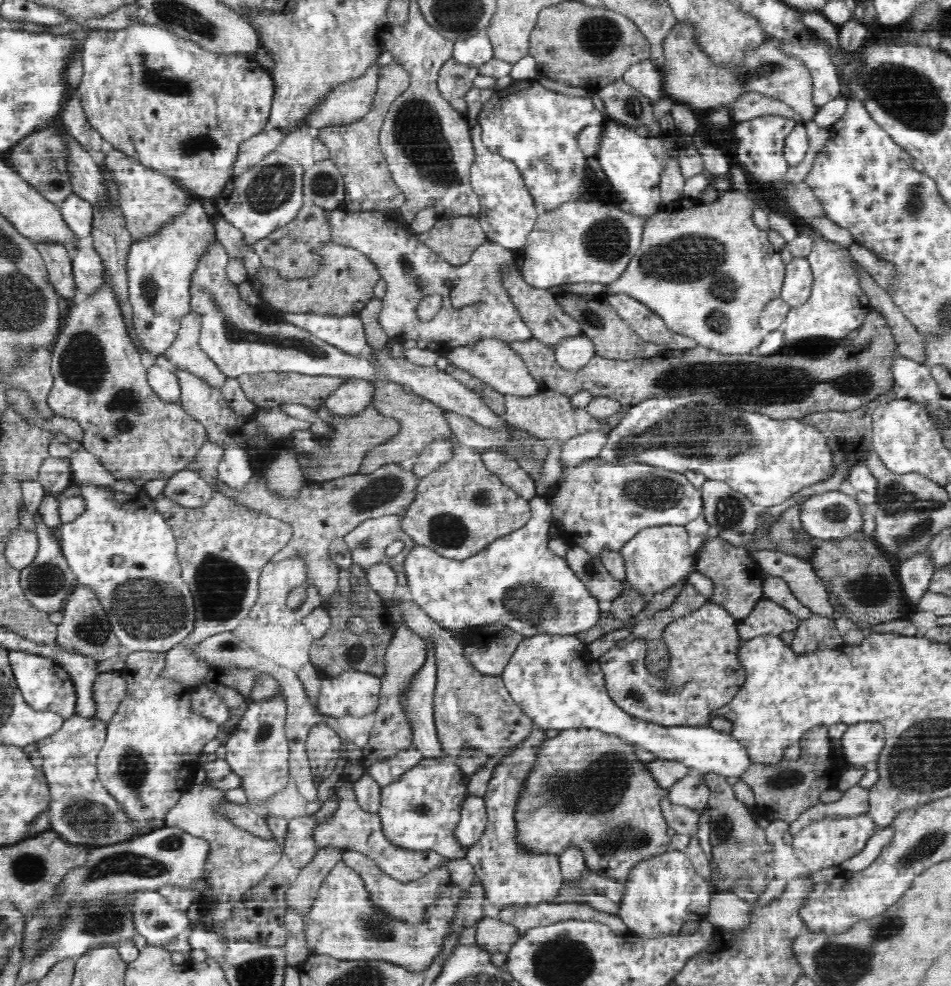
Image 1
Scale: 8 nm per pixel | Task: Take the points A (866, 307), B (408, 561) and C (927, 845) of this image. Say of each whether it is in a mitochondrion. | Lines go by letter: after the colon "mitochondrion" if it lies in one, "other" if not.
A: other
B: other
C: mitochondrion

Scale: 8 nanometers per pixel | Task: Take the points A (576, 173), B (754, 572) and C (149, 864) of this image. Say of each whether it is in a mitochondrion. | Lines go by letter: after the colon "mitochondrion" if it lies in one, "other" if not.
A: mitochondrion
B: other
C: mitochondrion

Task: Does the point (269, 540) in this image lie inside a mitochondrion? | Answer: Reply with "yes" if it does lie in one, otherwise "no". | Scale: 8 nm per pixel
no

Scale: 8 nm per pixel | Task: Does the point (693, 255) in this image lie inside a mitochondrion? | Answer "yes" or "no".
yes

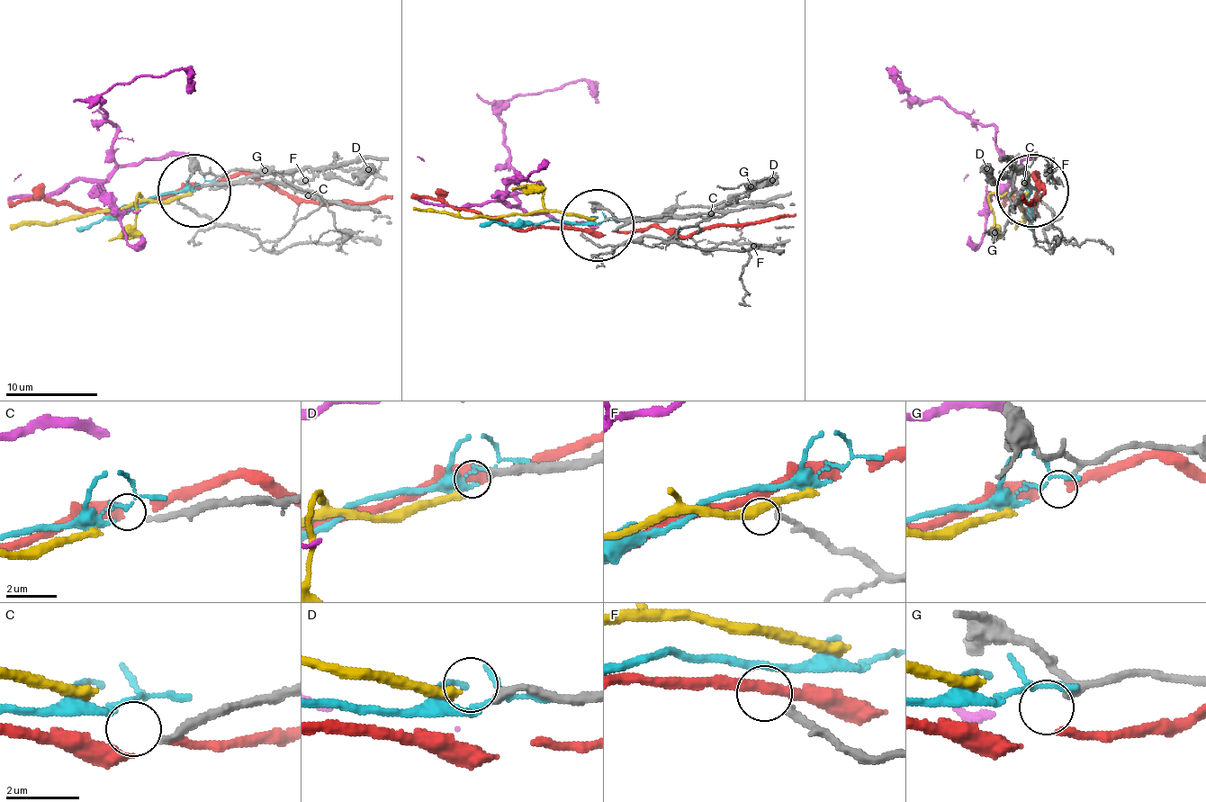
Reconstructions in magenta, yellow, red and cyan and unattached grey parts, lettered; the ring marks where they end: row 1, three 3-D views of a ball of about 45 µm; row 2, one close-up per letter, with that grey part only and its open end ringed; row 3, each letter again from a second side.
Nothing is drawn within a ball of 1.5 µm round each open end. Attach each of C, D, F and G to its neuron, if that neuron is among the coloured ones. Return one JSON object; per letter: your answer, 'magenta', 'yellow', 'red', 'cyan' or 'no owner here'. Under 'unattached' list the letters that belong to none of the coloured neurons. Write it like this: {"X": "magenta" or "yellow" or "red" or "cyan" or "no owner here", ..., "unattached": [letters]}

- - - -

*EXERCISE PROMPT*: Transcribe exactly the lines from the one containing "Reconstructions in magenta, yellow, red" through the end of the records, both included, and nothing else.

*ANSWER FOR THIS EXERCISE*:
Reconstructions in magenta, yellow, red and cyan and unattached grey parts, lettered; the ring marks where they end: row 1, three 3-D views of a ball of about 45 µm; row 2, one close-up per letter, with that grey part only and its open end ringed; row 3, each letter again from a second side.
Nothing is drawn within a ball of 1.5 µm round each open end. Attach each of C, D, F and G to its neuron, if that neuron is among the coloured ones. Return one JSON object; per letter: your answer, 'magenta', 'yellow', 'red', 'cyan' or 'no owner here'. Under 'unattached' list the letters that belong to none of the coloured neurons. Write it like this: {"X": "magenta" or "yellow" or "red" or "cyan" or "no owner here", ..., "unattached": [letters]}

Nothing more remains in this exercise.